### Work request
For this exercise, write each entry below out precisely and omit the pictures.

-=-=-

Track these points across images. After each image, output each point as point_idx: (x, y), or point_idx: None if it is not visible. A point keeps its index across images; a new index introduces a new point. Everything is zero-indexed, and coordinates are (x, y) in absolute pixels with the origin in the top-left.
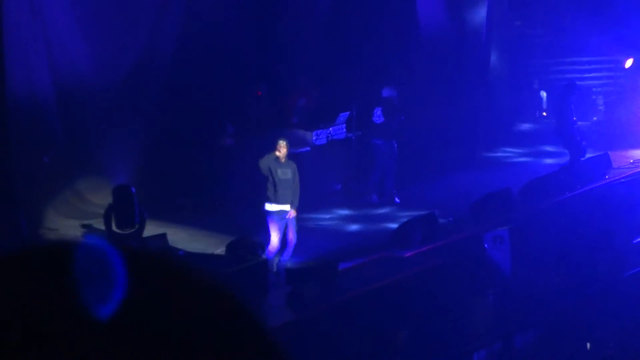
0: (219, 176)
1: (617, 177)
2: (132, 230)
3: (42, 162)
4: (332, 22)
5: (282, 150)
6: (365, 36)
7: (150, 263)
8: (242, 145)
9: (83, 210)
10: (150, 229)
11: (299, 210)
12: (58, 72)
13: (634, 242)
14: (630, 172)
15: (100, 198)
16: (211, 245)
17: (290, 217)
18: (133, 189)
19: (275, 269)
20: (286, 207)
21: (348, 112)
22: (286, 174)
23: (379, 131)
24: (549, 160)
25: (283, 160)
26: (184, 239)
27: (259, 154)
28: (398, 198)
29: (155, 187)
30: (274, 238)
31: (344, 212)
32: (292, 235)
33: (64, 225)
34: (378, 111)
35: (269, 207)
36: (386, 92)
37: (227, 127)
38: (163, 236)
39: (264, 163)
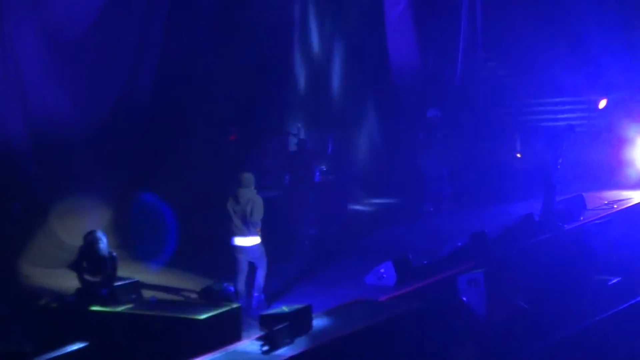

-=-=-

### Answer to the exercise
Track these points across images. After each image, output each point as point_idx: (x, y), or point_idx: None if it is not visible. A point keeps its index across images; a new index introduces a new point. Everything is zero-indexed, and coordinates are (x, y) in absolute pixels with the origin in the top-left.
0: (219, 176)
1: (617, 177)
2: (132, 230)
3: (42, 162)
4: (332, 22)
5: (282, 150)
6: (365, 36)
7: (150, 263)
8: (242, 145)
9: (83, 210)
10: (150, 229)
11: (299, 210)
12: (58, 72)
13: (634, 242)
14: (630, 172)
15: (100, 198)
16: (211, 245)
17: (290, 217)
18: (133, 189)
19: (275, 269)
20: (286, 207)
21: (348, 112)
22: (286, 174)
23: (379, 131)
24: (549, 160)
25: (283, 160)
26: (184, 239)
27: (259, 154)
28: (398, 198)
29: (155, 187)
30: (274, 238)
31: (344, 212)
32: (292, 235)
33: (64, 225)
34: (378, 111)
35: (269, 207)
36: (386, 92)
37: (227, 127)
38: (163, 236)
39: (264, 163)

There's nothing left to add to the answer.